### [Text segment]
◇ ◇ ◇ ◇ ◇

Alexa will even notice if you’re stuck on a single word and give you a little push by pronouncing it for you, to help you keep moving along. Honestly, it’s one of the most natural and, I’d say, useful applications of machine learning I’ve experienced.

The Echo Show Kids smart display comes with a free one-year subscription to Kids Plus, which includes Amazon Sidekick.
Amazon
Amazon Sidekick included with Kids Plus subscription
Sidekick won’t arrive on your Amazon Echo free of charge, however — it’s included in the $3-a-month Amazon Kids Plus service, which gives you and your kids access to scores of other activities, educational games and stories as well. Plus, Amazon includes a one-year subscription ($36 value) with the purchase of an Echo Show Kids device.
There’s also a rather odd restriction even if you’re a Kids Plus subscriber: While anyone, young or old, can read along with Amazon Sidekick on an Echo Kids device, only actual kids (or, I suppose, adults who sound like kids) can use a non-kids edition Echo for the feature. (Any Amazon Echo can become a kids’ edition device with just the flick of a setting toggle.)

Amazon says it will keep adding to the growing list of titles that Alexa can read along with.
Amazon
To get started reading with Sidekick, your child just has to say, “Alexa, let’s read.” From there, Alexa will first ask what they want to read, then ask how much reading they’d like to do. “Do you want to read a little, read a lot, or take turns?” Alexa will say.
Answer, “A little,” and Alexa will read most of it, only having the child read the occasional short page. “A lot” flips the script, with the child reading about four times as much material as Alexa. “Take turns,” divides reading duties roughly in half.
Another job lost to automation
Inevitably, a cynic somewhere will claim Amazon is trying to replace parents or teachers with a robot. I asked Amazon Learning and Education Lead Marissa Mierow how she’d respond to such a critic.
“We certainly don’t see Sidekick as a replacement for cherished time when you’re reading to your kids or with your kids,” Mierow said. “We absolutely see it as a complement to all the other means by which teachers, parents, grandparents are using reading tools.”

◇ ◇ ◇ ◇ ◇

### [Data]
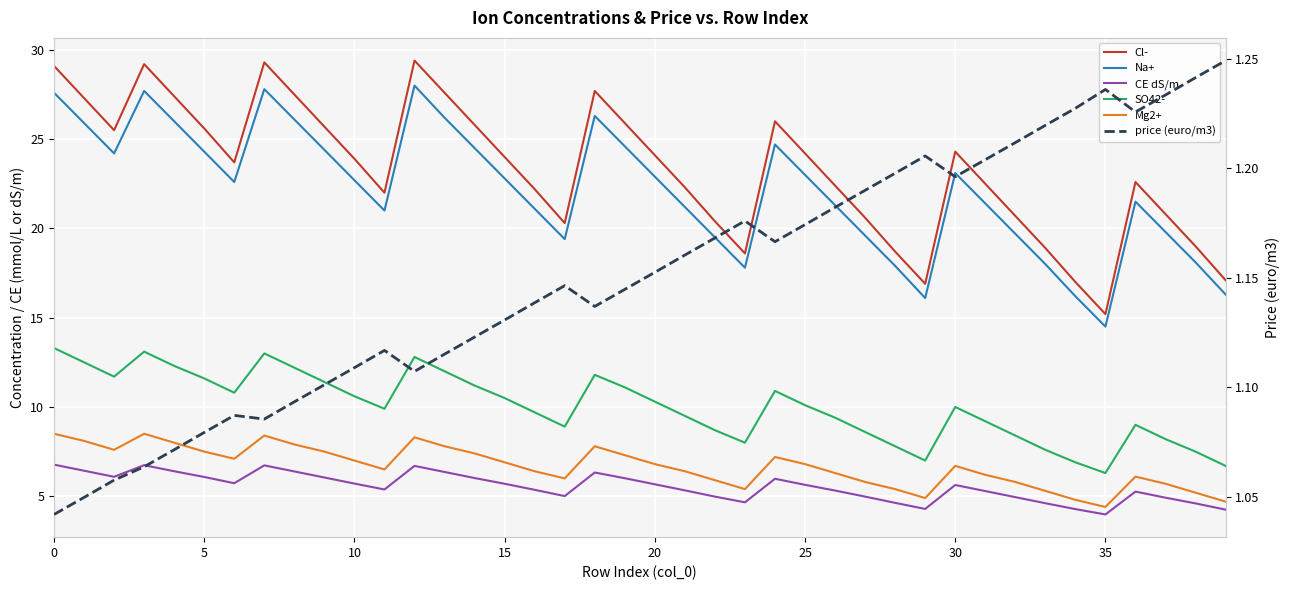

Between 25 and 36, which series saw the biggest shift?

Cl-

◇ ◇ ◇ ◇ ◇

### [About this exercise]
Reproduce the article about Amazon Sidekick from start to finish, word for word.

### [Finished exercise]
Alexa will even notice if you’re stuck on a single word and give you a little push by pronouncing it for you, to help you keep moving along. Honestly, it’s one of the most natural and, I’d say, useful applications of machine learning I’ve experienced.

The Echo Show Kids smart display comes with a free one-year subscription to Kids Plus, which includes Amazon Sidekick.
Amazon
Amazon Sidekick included with Kids Plus subscription
Sidekick won’t arrive on your Amazon Echo free of charge, however — it’s included in the $3-a-month Amazon Kids Plus service, which gives you and your kids access to scores of other activities, educational games and stories as well. Plus, Amazon includes a one-year subscription ($36 value) with the purchase of an Echo Show Kids device.
There’s also a rather odd restriction even if you’re a Kids Plus subscriber: While anyone, young or old, can read along with Amazon Sidekick on an Echo Kids device, only actual kids (or, I suppose, adults who sound like kids) can use a non-kids edition Echo for the feature. (Any Amazon Echo can become a kids’ edition device with just the flick of a setting toggle.)

Amazon says it will keep adding to the growing list of titles that Alexa can read along with.
Amazon
To get started reading with Sidekick, your child just has to say, “Alexa, let’s read.” From there, Alexa will first ask what they want to read, then ask how much reading they’d like to do. “Do you want to read a little, read a lot, or take turns?” Alexa will say.
Answer, “A little,” and Alexa will read most of it, only having the child read the occasional short page. “A lot” flips the script, with the child reading about four times as much material as Alexa. “Take turns,” divides reading duties roughly in half.
Another job lost to automation
Inevitably, a cynic somewhere will claim Amazon is trying to replace parents or teachers with a robot. I asked Amazon Learning and Education Lead Marissa Mierow how she’d respond to such a critic.
“We certainly don’t see Sidekick as a replacement for cherished time when you’re reading to your kids or with your kids,” Mierow said. “We absolutely see it as a complement to all the other means by which teachers, parents, grandparents are using reading tools.”